When the COVID-19 pandemic hit, her circumstances changed. She lost one of her two jobs last autumn, making it difficult to pay for housing, utilities, groceries and the other day-to-day expenses that come with raising a family.
A Pew Research study shows that 1 in 4 Americans has lost a job due to the pandemic, and 35% of lower-income families have had to seek food assistance.
A friend told her about The Children’s Lunchbox, which she says has lifted a huge burden.
“When it got really hard, my mother said I should sign up for food stamps,” Daniels said. “I applied, but I made just a little too much. But I still didn’t have enough to cover expenses.”
That in-between space is where so many families can fall through the cracks. The Children’s Lunchbox, a program of Bean’s Cafe, has played a vital role in feeding hungry children since 1998, but in 2020 it stepped up its efforts even more. Buoyed by a $125,000 contribution from Providence Health & Services Alaska, and generous donations from other individual and corporate donors and grants, Bean’s was able to expand the Children’s Lunchbox to meet the growing need of families during the pandemic.
“We put those funds into what we call pantry packs,” said Diana Arthur, development and communications director for Bean’s. “These pantry packs have taken us from feeding only kids to feeding entire families. They cost approximately $10 each, and each pack provides a shelf-stable meal for a family of four.”
While still focused on feeding hungry children first, the expanded meal program can now help entire families, said Lisa Sauder, Bean’s Cafe CEO.
“With the funds that were made available through COVID, it’s helped us accelerate a vision we’ve had for years,” she said. “Everything, for us, is rooted in food security and making sure people have shelter.”
Since March of 2020, Children’s Lunchbox has provided 254,000 meals to families and children in Anchorage. That number increases daily. Fresh meals are assembled each week and packaged in vacuum-sealed containers. The shelf-stable pantry packs are packaged by volunteers in an off-site warehouse, following COVID-19 safety protocol, or by volunteers at home. The pantry boxes contain a breakfast, lunch or dinner and can be picked up via mobile pick-up or delivery at designated locations throughout town.
Patricia and Ray Ashcroft and their two children packed about 80 pantry packs from their home in South Anchorage. Ashcroft, a nurse, said the volunteer work is a reminder to her own kids that not everyone is as fortunate as them.
“We don’t want our kids to take things for granted,” she said. “And it’s important to us that our help stays in the community.”
Daren Cole is the logistics lead in charge of delivering the Children’s Lunchbox pantry packs and fresh meals. He stands outside the Spenard Recreation Center in front of a large white Children’s Lunchbox van —recently purchased with Nourishing Neighbors funds — and waits for clients to arrive. Snow is falling heavily, and his jacket is covered with fat, white flakes. A stack of blue tubs is filled with fresh meals, and inside the van are dozens of pantry packs. When clients drive up, he doesn’t even need to ask them what they need. He’s come to know most everyone.

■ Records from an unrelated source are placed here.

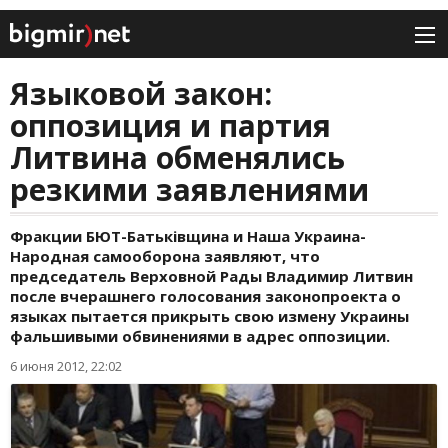
Языковой закон:
оппозиция и партия
Литвина обменялись
резкими заявлениями
Фракции БЮТ-Батьківщина и Наша Украина-
Народная самооборона заявляют, что
председатель Верховной Рады Владимир Литвин
после вчерашнего голосования законопроекта о
языках пытается прикрыть свою измену Украины
фальшивыми обвинениями в адрес оппозиции.
6 июня 2012, 22:02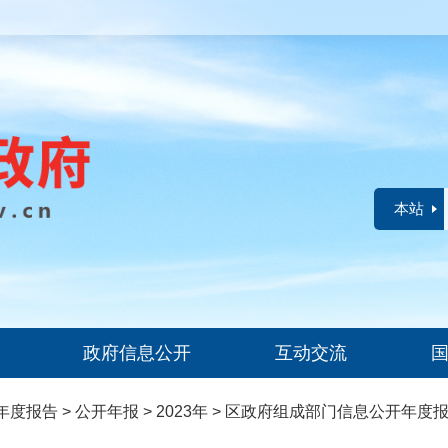
本站
政府信息公开
互动交流
年度报告
>
公开年报
>
2023年
>
区政府组成部门信息公开年度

“They’re pretty much all here because of COVID,” Cole says. “But we don’t ask questions. There’s no paperwork, no questions. We just hand them out until they are gone.”

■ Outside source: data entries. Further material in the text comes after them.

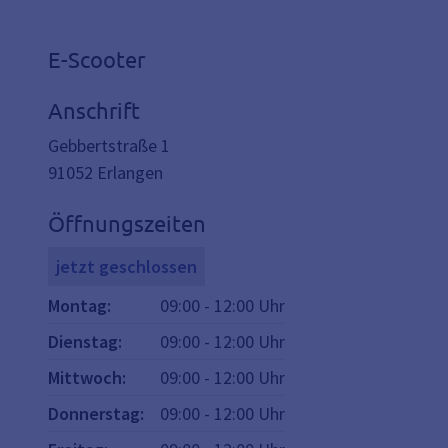
E-Scooter
Anschrift
Gebbertstraße 1
91052
Erlangen
Öffnungszeiten
jetzt geschlossen
Montag
:
09:00
-
12:00
Uhr
Dienstag
:
09:00
-
12:00
Uhr
Mittwoch
:
09:00
-
12:00
Uhr
Donnerstag
:
09:00
-
12:00
Uhr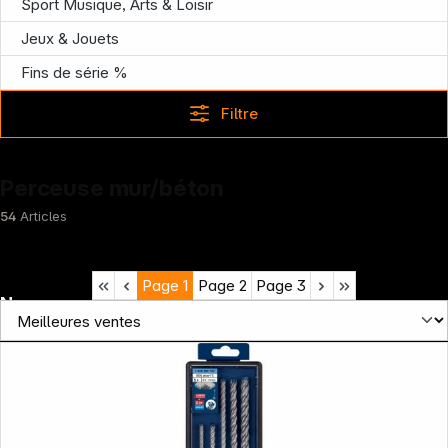
Sport Musique, Arts & Loisir
Jeux & Jouets
Fins de série %
Filtre
Perceuse mur/béton
54
Articles
Page
1
Page
2
Page
3
News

Retired teacher Connie Bradford said she is especially thankful for the grace with which the Children’s Lunchbox program is operated. She had been self-sufficient all her life until the pandemic came, all but eliminating her substitute teaching income. She cares for three grandchildren and another child at her home, and she picks up the pantry packs and meals weekly. She wishes she didn’t need to, but current times have forced her to seek help.
“It’s been very beneficial the way it’s organized, so I can depend on it,” she said. “And the quality of the food is outstanding. We get fresh fruit, we get fresh vegetables, and most important, it is food the kids like to eat. Now I can pay the mortgage and the electric and all those utility bills that keep going on.”